Imposte

Stabile organizzazione, la Convenzione blinda la branch exemption

Si configurano i requisiti senza attività ausiliarie o meramente preparatorie

di Alessandro Germani

In presenza di un insediamento stabile, verificato in base ai criteri della relativa Convenzione e confermato dal Paese estero, sono integrati i requisiti per una stabile organizzazione (So) all’estero ai fini della branch exemption. Così la risposta a interpello 18/2022 delle Entrate.

Una società italiana intende espandere il proprio business all’estero ed ha quindi aperto una filiale, avendo ottenuto la licenza rilasciata dal ministero dell’Economia e del commercio, l’attribuzione del certificato fiscale e l’iscrizione nel Registro commerciale. La società è interessata a beneficiare del regime di branch exemption (articolo 168-ter del Tuir). Essa comporta la tassazione nel solo Stato dove è localizzata la Stabile ed è alternativa a quello ordinario in cui il reddito della branch è tassato prima nello Stato estero e poi in Italia con riconoscimento del credito per le imposte estere. Anche in base al provvedimento del 28 agosto 2017 si deve guardare alla Convenzione, laddove esistente. Nel caso di specie quella fra l’Italia e lo Stato estero è tarata sul modello Ocse ed è basata sui seguenti presupposti:

- esistenza della sede d’affari

- fissità spaziale e temporale della sede d’affari

- svolgimento dell’attività d’impresa della casa madre in tutto o in parte per mezzo della sede fissa d’affari.
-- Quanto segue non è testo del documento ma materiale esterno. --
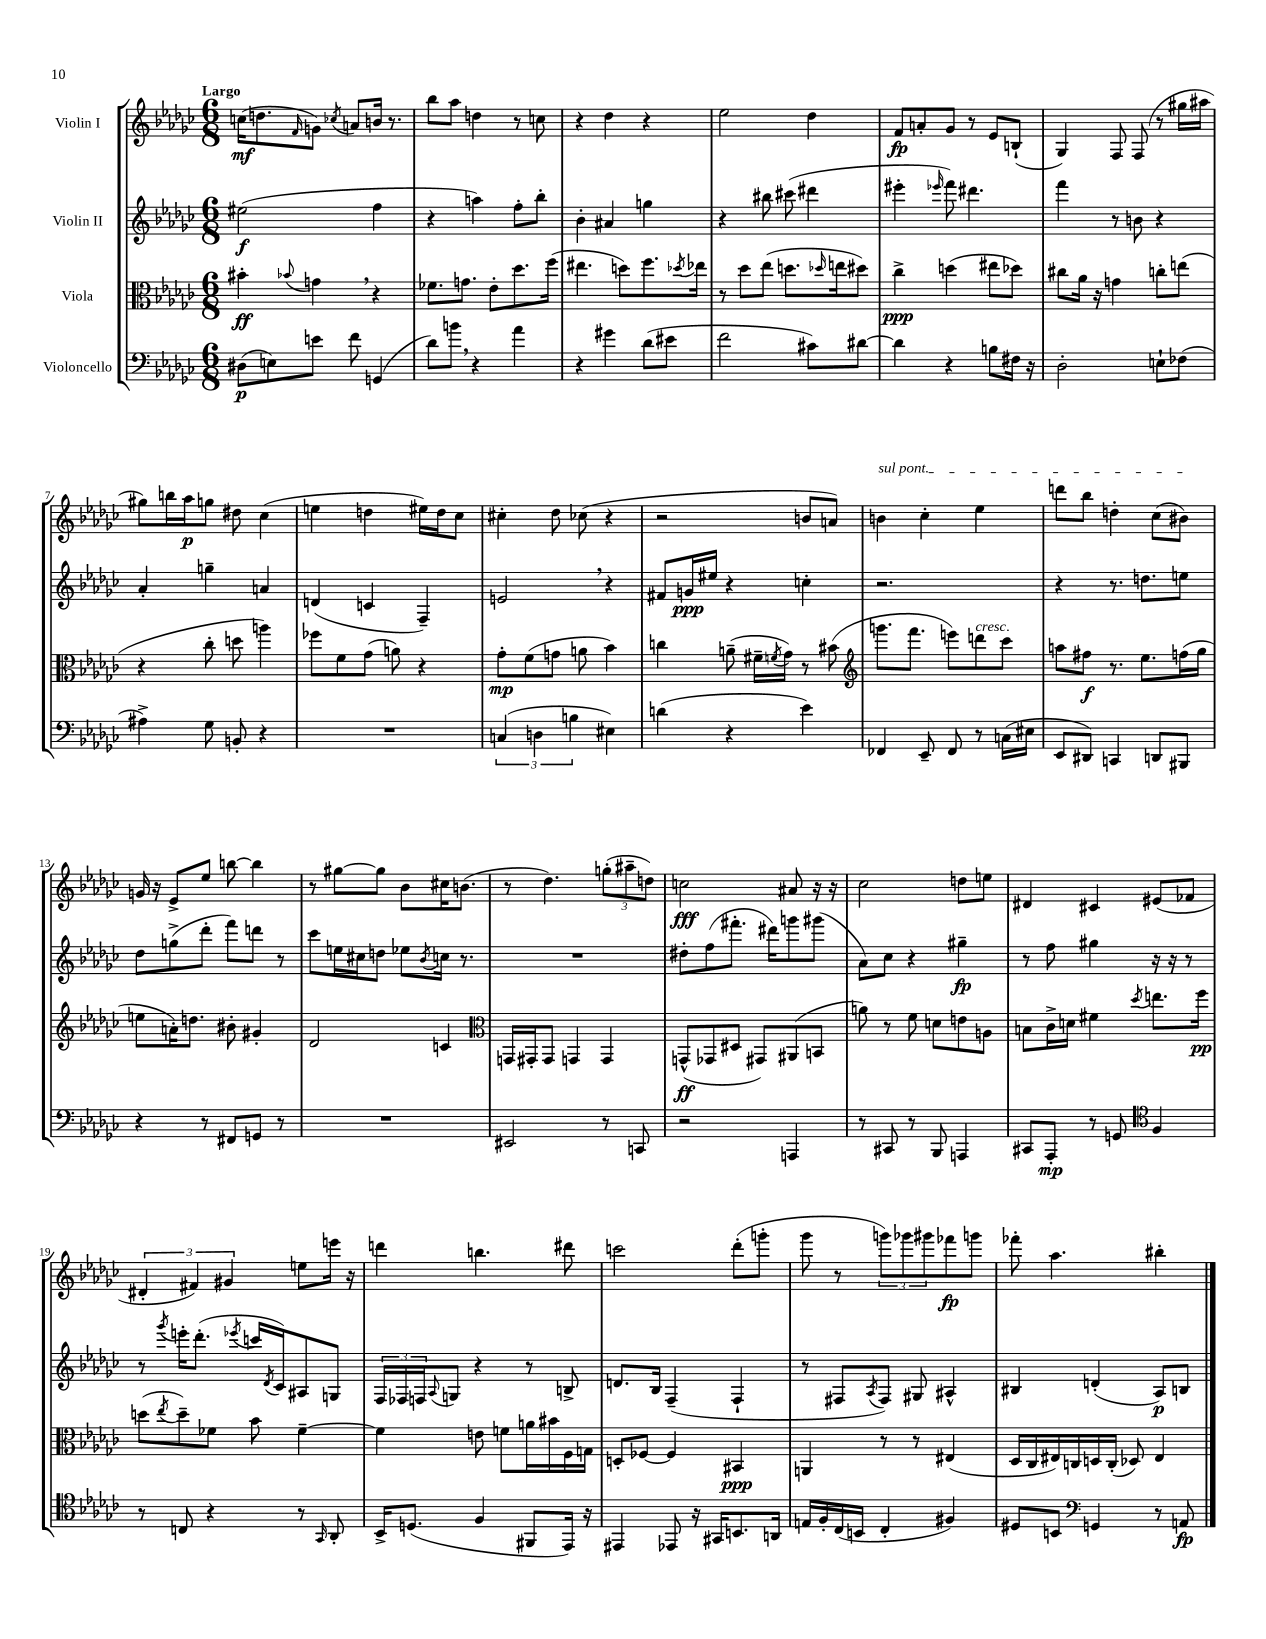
<<
\new StaffGroup <<
\new Staff = "s0" \with { instrumentName = "Violin I" } {
    \clef treble \key ges \major \numericTimeSignature \time 6/8 \tempo "Largo"
    c''16\mf( d''8. \grace { f'16 } g'8) \acciaccatura { ces''8 } a'8 b'16 r8. |
    bes''8 aes''8 d''4 r8 c''8 |
    r4 des''4 r4 |
    ees''2 des''4 |
    f'8\fp a'8-. ges'8 r8 ees'8 b8-!( |
    ges4) f8 f8( r8 gis''16 ais''16 |
    gis''8) b''16 aes''16\p g''8 dis''8 ces''4( |
    e''4 d''4 eis''16) d''16 ces''8 |
    cis''4-. des''8 ces''8( r4 |
    r2 b'8 a'8) |
    \once \override TextSpanner.bound-details.left.text = \markup { \italic "sul pont." } b'4\startTextSpan ces''4-. ees''4 |
    d'''8 bes''8 d''4-. ces''8( bis'8\stopTextSpan) |
    g'16 r16 ees'8-> ees''8 b''8~ b''4 |
    r8 gis''8~ gis''8 bes'8 cis''16 b'8.( |
    r8 des''4.) \tuplet 3/2 { g''8-.( ais''8-- d''8) } |
    c''2\fff ais'8 r16 r16 |
    ces''2 d''8 e''8 |
    dis'4 cis'4 eis'8( fes'8 |
    \tuplet 3/2 { dis'4-. fis'4) gis'4 } e''8 e'''16 r16 |
    d'''4 b''4. dis'''8 |
    c'''2 des'''8-.( g'''8-. |
    ges'''8 r8 \tuplet 3/2 { g'''8) ges'''8 gis'''8 } fes'''8\fp g'''8 |
    fes'''8-. aes''4. bis''4-. \bar "|." |
}
\new Staff = "s1" \with { instrumentName = "Violin II" } {
    \clef treble \key ges \major \numericTimeSignature \time 6/8
    eis''2\f( f''4 |
    r4 a''4) f''8-. bes''8-. |
    bes'4-. ais'4 g''4 |
    r4 bis''8 cis'''8( dis'''4 |
    eis'''4-. \grace { ees'''16 } f'''8) dis'''4. |
    f'''4 r8 b'8 r4 |
    aes'4-. g''4-- a'4 |
    d'4( c'4 f4--) |
    e'2 \breathe r4 |
    fis'8 g'16\ppp eis''16 r4 c''4-. |
    r2. |
    r4 r8. d''8. e''8 |
    des''8 g''8->( des'''8-. f'''8) d'''8 r8 |
    ces'''8 e''16 cis''16 d''8 ees''8 \acciaccatura { bes'8 } c''16 r8. |
    R2. |
    dis''8-. f''8( fis'''8.-. dis'''16) g'''8 gis'''8( |
    aes'8) ces''8 r4 gis''4--\fp |
    r8 f''8 gis''4 r16 r16 r8 |
    r8 \acciaccatura { ges'''8 } e'''16-. des'''8.-.( \acciaccatura { ees'''8 } c'''16 \acciaccatura { des'8 } ces'16) ais8 g8 |
    \tuplet 3/2 { f16 fes16 f16 } \appoggiatura { aes8 } g8 r4 r8 b8-> |
    d'8. bes16 f4--( f4-! |
    r8 fis8 \acciaccatura { aes8 } fis8) gis8 ais4-^ |
    bis4 d'4-.( aes8\p) b8 \bar "|." |
}
\new Staff = "s2" \with { instrumentName = "Viola" } {
    \clef alto \key ges \major \numericTimeSignature \time 6/8
    bis'4-.\ff \appoggiatura { bes'8 } g'4 \breathe r4 |
    fes'8. g'8. ees'8-. des''8. f''16( |
    eis''4. d''8) f''8. \acciaccatura { des''8 } ees''16 |
    r8 des''8 ees''8( d''8. \grace { des''16 } e''16 dis''8) |
    ces''4->\ppp d''4( eis''8 des''8) |
    cis''8 aes'16 r16 g'4 c''8-. e''8( |
    r4 ces''8-. d''8 a''4) |
    fes''8 f'8 ges'8( a'8) r4 |
    ges'8-.\mp f'8( g'8 a'8 bes'4) |
    c''4 a'8--( fis'16-- \acciaccatura { f'8 } ges'16) r8 bis'8( |
    \clef treble g'''8. f'''8. e'''8) d'''8^\markup { \italic "cresc." } ces'''8 |
    a''8 fis''8\f r8. ees''8. f''16( ges''16 |
    e''8 a'16-.) d''8. bis'8-. gis'4-. |
    des'2 c'4 |
    \clef alto g,16 gis,16-. gis,8 g,4 g,4 |
    g,8-^\ff( ges,8 dis8 gis,8) ais,8( b,8 |
    a'8) r8 f'8 d'8 e'8 a8 |
    b8 ces'16-> d'16 fis'4 \acciaccatura { des''8 } e''8. f''16\pp |
    d''8( \acciaccatura { ees''8 } d''8--) fes'8 bes'8 fes'4~-- |
    fes'4 e'8 f'8 a'16 bis'16 f16 g16 |
    d8-. fes8~ fes4 bis,4\ppp |
    a,4 r8 r8 eis4( |
    des16 ces16 eis16) c16 d16 c16-.( des8) eis4 \bar "|." |
}
\new Staff = "s3" \with { instrumentName = "Violoncello" } {
    \clef bass \key ges \major \numericTimeSignature \time 6/8
    dis8\p( e8) e'8 f'8 g,4( |
    des'8) b'8 \breathe r4 aes'4 |
    r4 gis'4 des'8( eis'8 |
    f'2 cis'8) dis'8~ |
    dis'4 r4 b8 fis16 r16 |
    des2-. e8-! fes8( |
    ais4->) ges8 b,8-. r4 |
    R2. |
    \tuplet 3/2 { c4( d4 b4 } eis4) |
    d'4( r4 ees'4) |
    fes,4 ees,8-- fes,8 r8 c16( eis16 |
    ees,8 dis,8) c,4 d,8 bis,,8 |
    r4 r8 fis,8 g,8 r8 |
    R2. |
    eis,2 r8 c,8 |
    r2 a,,4 |
    r8 cis,8 r8 bes,,8 a,,4 |
    cis,8 aes,,8-.\mp r8 g,8 \clef tenor f4 |
    r8 c8 r4 r8 \grace { ges,16 } aes,8-. |
    bes,16-> d8.( f4 fis,8 ees,16) r16 |
    eis,4 ees,8 r16 gis,16 b,8. a,16 |
    e16 f16-. ces16( b,16 ces4-. fis4) |
    dis8 b,8 \clef bass g,4 r8 a,8\fp \bar "|." |
}
>>
>>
Il primo requisito è integrato vista la disponibilità in loco di un immobile e di un magazzino. Idem il secondo, considerato che il contratto di locazione è di 13 mesi. Circa il terzo, la branch misura i cavi di alta tensione, monitora le scariche elettriche, forma il personale della società estera. Quindi non si tratta di attività ausiliaria o meramente preparatoria. Per tali motivi i requisiti per la sussistenza della stabile all’estero sono integrati e si potrà optare per la branch exemption.

In base alla risposta a interpello 17/2022, invece, una limited partnership non ha diritto ai benefici convenzionali in quanto non è persona residente nel Regno Unito, anche in base al Partnership manual pubblicato dall’Amministrazione finanziaria britannica. Tuttavia tali benefici convenzionali sui dividendi di fonte italiana possono riconoscersi in capo al Limited partner di Alfa. Ciò è stato confermato per i dividendi erogati da società residenti in Italia a fondi esteri che si qualificano come trasparenti (risoluzione 17/E/06 e 167/E/08, circolare 6/E/2016). Infatti i partecipanti a un fondo che investe in Italia possono godere del trattamento convenzionale purché gli utili di gestione siano loro imputati ai fini dell’imposizione nel rispettivo Stato di residenza. Ciò avviene sia nei casi di trasparenza fiscale (imputazione degli utili anche in assenza di percezione) sia in quelli di trasparenza economica (materiale distribuzione). Nel caso specifico si ha la prima e il beneficio convenzionale spetta al partner purché sia treaty entitled (assoggettato potenzialmente a tassazione) e sia beneficiario effettivo, con applicazione della ritenuta al 15 per cento.